YearsCar ModelBest-Selling Span (U.S.)
1978–1981Oldsmobile Cutlass4 years
1982Ford Escort1 year
1983Oldsmobile Cutlass Supreme1 year
1984–1985Chevrolet Cavalier2 years
1986Chevrolet Celebrity1 year
1987–1988Ford Escort2 years
1989–1991Honda Accord3 years
1992–1996Ford Taurus5 years
1997–2000Toyota Camry4 years
2001Honda Accord1 year
2002–2020Toyota Camry19 years

After Honda and Ford fought closely for the most popular cars with the Accord and the Taurus, Toyota grabbed the crown with the ultra-popular Toyota Camry.

Toyota, which was the world’s largest automaker by market cap for a majority of the last 30 years, also has the world’s best-selling car of all-time with another popular model, the Toyota Corolla.

The company’s cars have resonated with consumers due to reliability, safety, and efficiency in spite of being mass-produced and affordable. High ownership satisfaction and low incidence rates also led Camrys to have high resale value.

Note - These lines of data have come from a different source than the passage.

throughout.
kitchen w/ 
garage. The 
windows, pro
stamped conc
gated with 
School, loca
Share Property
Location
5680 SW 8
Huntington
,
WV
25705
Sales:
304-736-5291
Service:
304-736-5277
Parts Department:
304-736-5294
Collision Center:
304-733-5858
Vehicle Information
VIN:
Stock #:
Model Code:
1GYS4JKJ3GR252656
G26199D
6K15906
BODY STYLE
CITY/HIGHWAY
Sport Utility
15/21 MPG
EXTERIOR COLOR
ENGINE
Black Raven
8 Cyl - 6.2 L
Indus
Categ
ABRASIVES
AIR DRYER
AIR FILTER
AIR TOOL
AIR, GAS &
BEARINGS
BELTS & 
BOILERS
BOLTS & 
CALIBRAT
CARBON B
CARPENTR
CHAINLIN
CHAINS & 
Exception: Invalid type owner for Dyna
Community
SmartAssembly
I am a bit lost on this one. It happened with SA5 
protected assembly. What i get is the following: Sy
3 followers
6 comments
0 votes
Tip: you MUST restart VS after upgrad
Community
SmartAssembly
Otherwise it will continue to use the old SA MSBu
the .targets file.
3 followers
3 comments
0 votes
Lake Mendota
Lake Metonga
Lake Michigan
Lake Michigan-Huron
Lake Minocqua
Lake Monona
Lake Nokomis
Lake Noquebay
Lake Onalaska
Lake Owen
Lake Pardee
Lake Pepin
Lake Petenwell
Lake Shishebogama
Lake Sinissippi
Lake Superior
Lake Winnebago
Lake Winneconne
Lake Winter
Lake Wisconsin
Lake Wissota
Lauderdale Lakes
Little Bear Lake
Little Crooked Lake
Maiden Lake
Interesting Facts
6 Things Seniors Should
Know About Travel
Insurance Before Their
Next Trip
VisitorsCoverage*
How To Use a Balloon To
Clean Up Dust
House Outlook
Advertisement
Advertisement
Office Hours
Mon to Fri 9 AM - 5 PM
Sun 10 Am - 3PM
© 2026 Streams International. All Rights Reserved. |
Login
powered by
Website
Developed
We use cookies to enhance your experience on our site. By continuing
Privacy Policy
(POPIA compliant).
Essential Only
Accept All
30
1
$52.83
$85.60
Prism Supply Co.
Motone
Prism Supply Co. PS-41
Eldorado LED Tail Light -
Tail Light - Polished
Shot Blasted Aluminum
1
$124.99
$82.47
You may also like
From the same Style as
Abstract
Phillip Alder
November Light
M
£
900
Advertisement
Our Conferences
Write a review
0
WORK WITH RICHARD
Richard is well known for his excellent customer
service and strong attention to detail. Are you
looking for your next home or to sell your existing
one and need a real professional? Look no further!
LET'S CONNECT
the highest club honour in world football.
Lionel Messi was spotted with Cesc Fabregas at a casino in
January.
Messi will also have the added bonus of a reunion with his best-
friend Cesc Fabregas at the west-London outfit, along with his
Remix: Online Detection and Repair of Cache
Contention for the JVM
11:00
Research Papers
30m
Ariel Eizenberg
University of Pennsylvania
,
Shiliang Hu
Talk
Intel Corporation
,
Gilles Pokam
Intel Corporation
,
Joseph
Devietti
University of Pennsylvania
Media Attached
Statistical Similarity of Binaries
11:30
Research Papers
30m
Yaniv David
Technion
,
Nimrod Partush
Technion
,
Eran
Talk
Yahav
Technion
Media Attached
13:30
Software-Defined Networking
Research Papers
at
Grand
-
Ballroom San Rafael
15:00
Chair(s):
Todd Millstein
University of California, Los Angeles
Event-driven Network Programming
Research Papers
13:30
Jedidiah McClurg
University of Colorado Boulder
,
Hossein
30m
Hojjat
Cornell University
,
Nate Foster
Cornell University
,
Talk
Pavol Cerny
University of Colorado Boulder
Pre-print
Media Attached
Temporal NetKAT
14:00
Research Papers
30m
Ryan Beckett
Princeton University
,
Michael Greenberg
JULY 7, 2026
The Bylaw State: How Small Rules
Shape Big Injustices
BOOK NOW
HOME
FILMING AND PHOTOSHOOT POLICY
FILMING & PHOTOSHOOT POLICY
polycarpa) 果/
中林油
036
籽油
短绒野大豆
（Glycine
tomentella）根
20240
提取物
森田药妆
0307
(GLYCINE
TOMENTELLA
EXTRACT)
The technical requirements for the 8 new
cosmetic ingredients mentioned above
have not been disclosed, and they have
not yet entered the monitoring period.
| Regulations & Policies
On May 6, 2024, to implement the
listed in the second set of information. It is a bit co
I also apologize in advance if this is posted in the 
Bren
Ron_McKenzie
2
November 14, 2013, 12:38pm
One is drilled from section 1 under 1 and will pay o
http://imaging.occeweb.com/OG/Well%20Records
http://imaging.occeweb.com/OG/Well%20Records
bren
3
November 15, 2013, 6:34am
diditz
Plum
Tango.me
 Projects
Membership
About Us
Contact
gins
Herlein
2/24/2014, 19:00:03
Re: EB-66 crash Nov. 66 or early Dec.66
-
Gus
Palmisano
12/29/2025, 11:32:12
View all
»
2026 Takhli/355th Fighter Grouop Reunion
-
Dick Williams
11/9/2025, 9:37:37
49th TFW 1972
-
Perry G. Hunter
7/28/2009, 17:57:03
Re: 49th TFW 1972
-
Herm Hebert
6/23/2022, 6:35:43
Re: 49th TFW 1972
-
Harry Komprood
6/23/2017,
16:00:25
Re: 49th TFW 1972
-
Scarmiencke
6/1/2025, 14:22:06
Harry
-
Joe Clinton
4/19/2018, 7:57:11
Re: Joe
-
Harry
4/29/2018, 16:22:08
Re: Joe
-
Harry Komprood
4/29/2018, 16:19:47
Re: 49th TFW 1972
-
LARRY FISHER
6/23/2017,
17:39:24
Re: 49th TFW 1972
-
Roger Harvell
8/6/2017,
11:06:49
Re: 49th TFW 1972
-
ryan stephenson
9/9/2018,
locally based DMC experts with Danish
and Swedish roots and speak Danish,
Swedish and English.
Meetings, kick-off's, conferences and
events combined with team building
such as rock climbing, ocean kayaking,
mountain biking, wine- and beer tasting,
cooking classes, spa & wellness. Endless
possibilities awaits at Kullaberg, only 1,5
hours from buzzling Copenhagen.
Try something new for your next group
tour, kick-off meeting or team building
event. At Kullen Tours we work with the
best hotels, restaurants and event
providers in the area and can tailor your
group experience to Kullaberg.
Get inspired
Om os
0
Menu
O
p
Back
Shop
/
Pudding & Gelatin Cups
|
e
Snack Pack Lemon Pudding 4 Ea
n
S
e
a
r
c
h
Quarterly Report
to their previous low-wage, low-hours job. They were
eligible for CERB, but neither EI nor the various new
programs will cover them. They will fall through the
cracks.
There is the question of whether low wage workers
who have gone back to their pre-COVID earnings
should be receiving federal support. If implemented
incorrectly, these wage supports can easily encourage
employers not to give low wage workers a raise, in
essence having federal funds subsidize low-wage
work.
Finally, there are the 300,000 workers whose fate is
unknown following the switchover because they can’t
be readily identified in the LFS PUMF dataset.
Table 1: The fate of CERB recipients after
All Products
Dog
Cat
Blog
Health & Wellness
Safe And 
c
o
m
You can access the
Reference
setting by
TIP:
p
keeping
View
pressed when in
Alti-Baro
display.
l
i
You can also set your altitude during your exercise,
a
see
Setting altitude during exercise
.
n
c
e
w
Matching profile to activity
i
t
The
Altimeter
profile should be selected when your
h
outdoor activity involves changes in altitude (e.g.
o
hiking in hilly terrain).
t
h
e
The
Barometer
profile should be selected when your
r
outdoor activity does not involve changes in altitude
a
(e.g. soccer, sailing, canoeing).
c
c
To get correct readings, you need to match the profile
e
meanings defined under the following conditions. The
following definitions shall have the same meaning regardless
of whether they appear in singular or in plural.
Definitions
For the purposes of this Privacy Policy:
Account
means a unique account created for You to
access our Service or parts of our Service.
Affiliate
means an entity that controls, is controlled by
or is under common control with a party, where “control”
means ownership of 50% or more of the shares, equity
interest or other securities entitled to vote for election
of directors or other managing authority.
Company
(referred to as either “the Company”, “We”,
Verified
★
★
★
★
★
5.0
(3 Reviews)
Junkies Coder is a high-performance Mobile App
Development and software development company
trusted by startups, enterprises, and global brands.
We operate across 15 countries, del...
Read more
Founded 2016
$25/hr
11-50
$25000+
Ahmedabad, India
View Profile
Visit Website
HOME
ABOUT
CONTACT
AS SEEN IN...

Runner Ups and Best-Selling Trucks and SUVs

Just behind Toyota for many years was another Japanese automaker, Honda. The company’s Accord and Civic models consistently ranked just behind the Toyota Camry in U.S. sales throughout most of the 2000s.

Despite most of the world preferring cars for vehicle purchases, the U.S. has become light truck and SUV dominant since the 2000s.

Car ModelUnits Sold (U.S. 2020)
Ford F-Series 787,422
Chevrolet Silverado 594,094
Ram pickup 563,676
Toyota RAV4 430,387
Honda CR-V 333,502
Toyota Camry 294,348
Chevrolet Equinox 270,994
Honda Civic 270,994
GMC Sierra 253,016
Toyota Tacoma 238,806

The proliferation of light trucks also meant that Toyota, one of the world’s leading hybrid sellers, saw the crossover/SUV Toyota RAV4 Hybrid beat the well-known Prius consistently in U.S. sales.

Meanwhile, electric car sales in the U.S. are still far behind, climbing up to 1.8% of sales in 2020 from 1.4% the year before. Compared to countries like Norway where electric cars make up the majority of vehicle sales, the U.S. will likely be dominated by light-trucks for years to come.